A sense of community is the tradition at the Sweetwater Music Hall and Hotchkiss is part of that history. “With Train, we partly cut our teeth there,” he says. He also performed there more recently with Painbirds. “But never as Rob Hotchkiss,” he adds.

Hotchkiss knew he wanted to be a musician when he first saw the Beatles, but he was also inspired by Jimi Hendrix, Neil Young, David Bowie, Led Zeppelin and The Rolling Stones.

“I took some classical guitar lessons as a kid,” he says, “but I just wanted to be a rocker. As a rock musician, it’s more about feeling.”

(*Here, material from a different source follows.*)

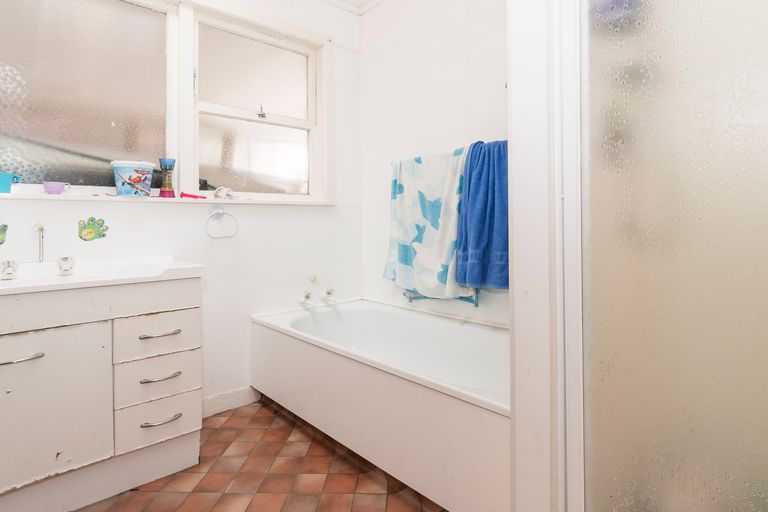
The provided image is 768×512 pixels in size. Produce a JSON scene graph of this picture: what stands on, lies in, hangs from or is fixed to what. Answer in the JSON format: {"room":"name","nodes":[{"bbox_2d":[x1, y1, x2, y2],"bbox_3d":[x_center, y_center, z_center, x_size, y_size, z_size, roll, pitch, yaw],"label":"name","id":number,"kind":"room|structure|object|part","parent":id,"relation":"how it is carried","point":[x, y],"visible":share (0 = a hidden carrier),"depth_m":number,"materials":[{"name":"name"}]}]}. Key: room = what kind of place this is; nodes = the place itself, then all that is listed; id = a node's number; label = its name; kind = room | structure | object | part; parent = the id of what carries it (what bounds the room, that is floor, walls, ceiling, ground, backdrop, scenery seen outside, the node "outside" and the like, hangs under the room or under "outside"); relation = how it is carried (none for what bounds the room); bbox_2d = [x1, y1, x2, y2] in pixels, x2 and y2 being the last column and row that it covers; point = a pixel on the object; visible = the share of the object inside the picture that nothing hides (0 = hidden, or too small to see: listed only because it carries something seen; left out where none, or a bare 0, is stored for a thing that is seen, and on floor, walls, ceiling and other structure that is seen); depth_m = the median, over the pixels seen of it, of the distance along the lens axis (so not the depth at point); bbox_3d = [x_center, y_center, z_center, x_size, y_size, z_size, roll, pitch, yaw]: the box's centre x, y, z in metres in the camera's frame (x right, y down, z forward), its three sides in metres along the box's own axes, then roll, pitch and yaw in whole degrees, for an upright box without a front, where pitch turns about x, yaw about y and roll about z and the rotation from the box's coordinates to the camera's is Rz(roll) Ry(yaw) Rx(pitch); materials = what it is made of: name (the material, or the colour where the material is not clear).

Hotchkiss was a member of Apostles before he founded Train in 1994 with Pat Monahan, Jimmy Stafford, Charlie Colin and Scott Underwood. In 2001, Train was nominated for five Grammy awards and its song, “Drops of Jupiter” won for the Best Rock Song.

In 2003, Hotchkiss left Train and moved with his wife and three children to Vashon Island, Washington, where he made the solo album, “Midnight Ghost” and taught himself to play the piano. He continued to perform with other artists, and in 2014 he founded Painbirds with Charlie Colin and Tom Luce. Painbirds released a six-song EP in June 2015.

“I’ve always been a believer in bands,” Hotchkiss says. “With three or four or five people together, you can be better than all the parts.” But Hotchkiss says he reached a point “where this gut feeling wouldn’t leave me alone.” He asked himself, “What would happen if Rob was the captain?”

“In January I drove away from my island retreat and got to Northern California and remembered how vital it felt, and I decided I’m not done,” Hotchkiss says.

On November 1, Hotchkiss will be performing some new and old pieces, some Apostles songs, one from Train, songs from “Midnight Ghost,” and new compositions that he wrote within the last few months.

Hotchkiss is excited about his new solo status. “Any idea I have now, I can just go with it,” he says. “It’s still tough. I feel like I’m starting over, but that’s part of the fun.”